Höchste Zeit also, um der einheimischen Bevölkerung zu helfen und dem unrechten Treiben Einhalt zu gebieten: Johnson-Sirleaf setzt nun voraus, dass der EPO-Konzern im Grand Bassa County seine Flächen ausschließlich mit ausdrücklicher Zustimmung der Bevölkerung ausweiten darf. Das bedeutet, dass die Flächen derzeit nicht weiter ausgeweitet werden. Zudem möchte die Präsidentin, dass sich sowohl Einwohner als auch der Palmölkonzern an einen Tisch setzen, um gemeinsam über die Zukunft von Äckern zu diskutieren, auf denen bereits Ölpflanzen angepflanzt wurden. Das Unternehmen baut derzeit auf 5600 Hektar Palmöl-Pflanzen an.
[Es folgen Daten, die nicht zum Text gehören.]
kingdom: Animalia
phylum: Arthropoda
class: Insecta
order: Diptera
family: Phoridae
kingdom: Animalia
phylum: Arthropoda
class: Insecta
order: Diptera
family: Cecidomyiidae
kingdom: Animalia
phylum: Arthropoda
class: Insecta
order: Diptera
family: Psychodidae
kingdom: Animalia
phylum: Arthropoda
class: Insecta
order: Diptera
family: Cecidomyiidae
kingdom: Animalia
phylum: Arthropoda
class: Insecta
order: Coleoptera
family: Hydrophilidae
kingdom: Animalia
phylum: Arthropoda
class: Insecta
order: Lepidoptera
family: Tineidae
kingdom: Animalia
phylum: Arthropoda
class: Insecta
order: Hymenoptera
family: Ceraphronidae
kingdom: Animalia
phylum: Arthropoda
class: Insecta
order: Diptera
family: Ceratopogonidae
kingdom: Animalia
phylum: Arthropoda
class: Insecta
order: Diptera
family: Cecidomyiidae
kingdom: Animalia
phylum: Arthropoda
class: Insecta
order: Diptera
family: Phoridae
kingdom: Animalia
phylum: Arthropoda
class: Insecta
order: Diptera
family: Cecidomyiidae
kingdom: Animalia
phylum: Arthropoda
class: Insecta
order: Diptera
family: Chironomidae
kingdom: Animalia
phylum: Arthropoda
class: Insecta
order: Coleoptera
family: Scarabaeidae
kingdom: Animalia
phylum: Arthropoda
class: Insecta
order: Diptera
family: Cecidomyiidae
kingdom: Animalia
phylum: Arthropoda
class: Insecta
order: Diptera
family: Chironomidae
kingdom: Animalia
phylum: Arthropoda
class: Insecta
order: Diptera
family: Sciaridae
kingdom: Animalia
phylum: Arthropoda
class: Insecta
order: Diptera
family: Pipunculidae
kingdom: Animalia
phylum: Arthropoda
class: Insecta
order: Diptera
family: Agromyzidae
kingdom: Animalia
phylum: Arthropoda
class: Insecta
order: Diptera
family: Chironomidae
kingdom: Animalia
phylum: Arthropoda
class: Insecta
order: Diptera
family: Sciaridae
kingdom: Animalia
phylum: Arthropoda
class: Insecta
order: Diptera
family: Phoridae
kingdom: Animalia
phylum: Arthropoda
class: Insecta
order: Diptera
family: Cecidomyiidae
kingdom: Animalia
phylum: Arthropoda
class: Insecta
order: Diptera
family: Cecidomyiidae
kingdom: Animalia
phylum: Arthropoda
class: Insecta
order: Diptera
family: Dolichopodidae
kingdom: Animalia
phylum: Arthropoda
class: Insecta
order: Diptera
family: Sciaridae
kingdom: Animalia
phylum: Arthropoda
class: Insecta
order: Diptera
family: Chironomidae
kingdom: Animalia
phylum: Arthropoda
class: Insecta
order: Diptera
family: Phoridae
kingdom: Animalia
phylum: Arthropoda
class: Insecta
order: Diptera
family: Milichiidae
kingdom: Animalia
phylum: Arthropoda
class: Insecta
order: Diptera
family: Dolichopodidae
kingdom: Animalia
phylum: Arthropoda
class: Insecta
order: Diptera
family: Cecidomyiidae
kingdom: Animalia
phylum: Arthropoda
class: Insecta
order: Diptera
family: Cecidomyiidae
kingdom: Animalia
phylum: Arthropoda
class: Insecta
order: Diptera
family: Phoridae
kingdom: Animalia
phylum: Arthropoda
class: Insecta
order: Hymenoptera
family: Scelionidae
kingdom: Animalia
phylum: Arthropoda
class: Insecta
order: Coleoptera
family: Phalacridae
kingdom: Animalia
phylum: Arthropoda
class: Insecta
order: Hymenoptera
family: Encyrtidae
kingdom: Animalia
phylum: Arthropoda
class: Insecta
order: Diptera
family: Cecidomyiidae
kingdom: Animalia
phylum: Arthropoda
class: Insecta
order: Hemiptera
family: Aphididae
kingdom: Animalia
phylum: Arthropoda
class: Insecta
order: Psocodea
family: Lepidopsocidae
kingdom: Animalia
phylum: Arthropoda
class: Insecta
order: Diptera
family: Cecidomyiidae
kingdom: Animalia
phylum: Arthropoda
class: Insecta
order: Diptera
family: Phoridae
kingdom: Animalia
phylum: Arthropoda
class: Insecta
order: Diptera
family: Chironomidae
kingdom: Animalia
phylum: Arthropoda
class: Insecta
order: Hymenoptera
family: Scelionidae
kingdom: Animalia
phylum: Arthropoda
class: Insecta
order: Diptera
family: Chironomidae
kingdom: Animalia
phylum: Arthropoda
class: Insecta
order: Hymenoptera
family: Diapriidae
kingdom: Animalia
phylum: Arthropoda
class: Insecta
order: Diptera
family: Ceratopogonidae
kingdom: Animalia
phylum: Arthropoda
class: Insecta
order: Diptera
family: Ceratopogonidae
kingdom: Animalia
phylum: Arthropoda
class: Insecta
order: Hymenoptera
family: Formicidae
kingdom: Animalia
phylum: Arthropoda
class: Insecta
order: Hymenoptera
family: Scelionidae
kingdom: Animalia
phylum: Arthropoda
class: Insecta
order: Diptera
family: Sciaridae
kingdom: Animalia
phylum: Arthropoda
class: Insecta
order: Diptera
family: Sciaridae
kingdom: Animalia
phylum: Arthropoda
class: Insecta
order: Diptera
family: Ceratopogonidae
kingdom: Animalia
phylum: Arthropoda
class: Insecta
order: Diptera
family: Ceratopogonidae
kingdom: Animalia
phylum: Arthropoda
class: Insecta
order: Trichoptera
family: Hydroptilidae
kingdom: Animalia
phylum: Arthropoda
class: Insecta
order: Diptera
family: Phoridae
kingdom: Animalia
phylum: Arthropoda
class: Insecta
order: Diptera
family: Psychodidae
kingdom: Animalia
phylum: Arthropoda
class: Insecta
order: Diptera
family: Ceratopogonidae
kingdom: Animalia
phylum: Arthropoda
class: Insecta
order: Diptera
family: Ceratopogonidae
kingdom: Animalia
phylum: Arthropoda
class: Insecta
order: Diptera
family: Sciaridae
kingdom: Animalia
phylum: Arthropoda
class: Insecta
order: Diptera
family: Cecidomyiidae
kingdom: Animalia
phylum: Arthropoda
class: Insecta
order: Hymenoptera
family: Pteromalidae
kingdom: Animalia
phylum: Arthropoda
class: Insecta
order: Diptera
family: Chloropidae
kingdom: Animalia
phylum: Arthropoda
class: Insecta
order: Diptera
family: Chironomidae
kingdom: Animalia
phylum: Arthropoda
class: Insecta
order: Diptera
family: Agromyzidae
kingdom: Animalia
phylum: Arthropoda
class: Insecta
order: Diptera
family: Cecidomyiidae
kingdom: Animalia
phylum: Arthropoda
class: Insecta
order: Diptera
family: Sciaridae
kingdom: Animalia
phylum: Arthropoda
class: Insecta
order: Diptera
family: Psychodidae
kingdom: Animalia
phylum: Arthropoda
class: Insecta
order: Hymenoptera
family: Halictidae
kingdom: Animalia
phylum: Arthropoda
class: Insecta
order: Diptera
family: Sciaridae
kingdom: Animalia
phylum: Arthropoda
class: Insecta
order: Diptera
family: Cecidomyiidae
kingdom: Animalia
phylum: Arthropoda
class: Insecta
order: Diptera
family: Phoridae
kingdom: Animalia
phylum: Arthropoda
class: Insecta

Was versprochen wurde, wurde nicht gehalten: Mike Collah, ein Sprecher der Kritiker, klagte nach dem Vorfall vergangenen September über "unmenschliche Behandlung". Man versprach Brunnen zu graben, Ärzte und Lehrer zu schicken, doch davon sei nichts eingehalten worden. Infolgedessen versuchte der Vizepräsident des Senats, Gbehzohngar M. Findley, die Gemüter zu beruhigen, und sprach von Missverständnissen. Daraufhin folgte das Machtwort der Präsidentin.

Silas Kpanan Ayoung Siakor vom liberianischen Sustainable Development Institute (SDI) sagte: "Dies ist ein Sieg für die Einheimischen, die ihre Rechte auf die wertvollste Ressource gesichert haben: das Land, von dem sie leben und das ihr kulturelles Erbe ist". Die Regierung sei bereit, auf das Volk zu hören.

"Ich bin nicht daran interessiert, die Saat für neue Konflikte zu säen", sagte Johnson-Sirleaf. Es seien Fehler dabei gemacht worden, Investoren ins Land zu holen.

Auch in anderen Teilen des Landes will die Präsidentin die Macht der Bürger stärken.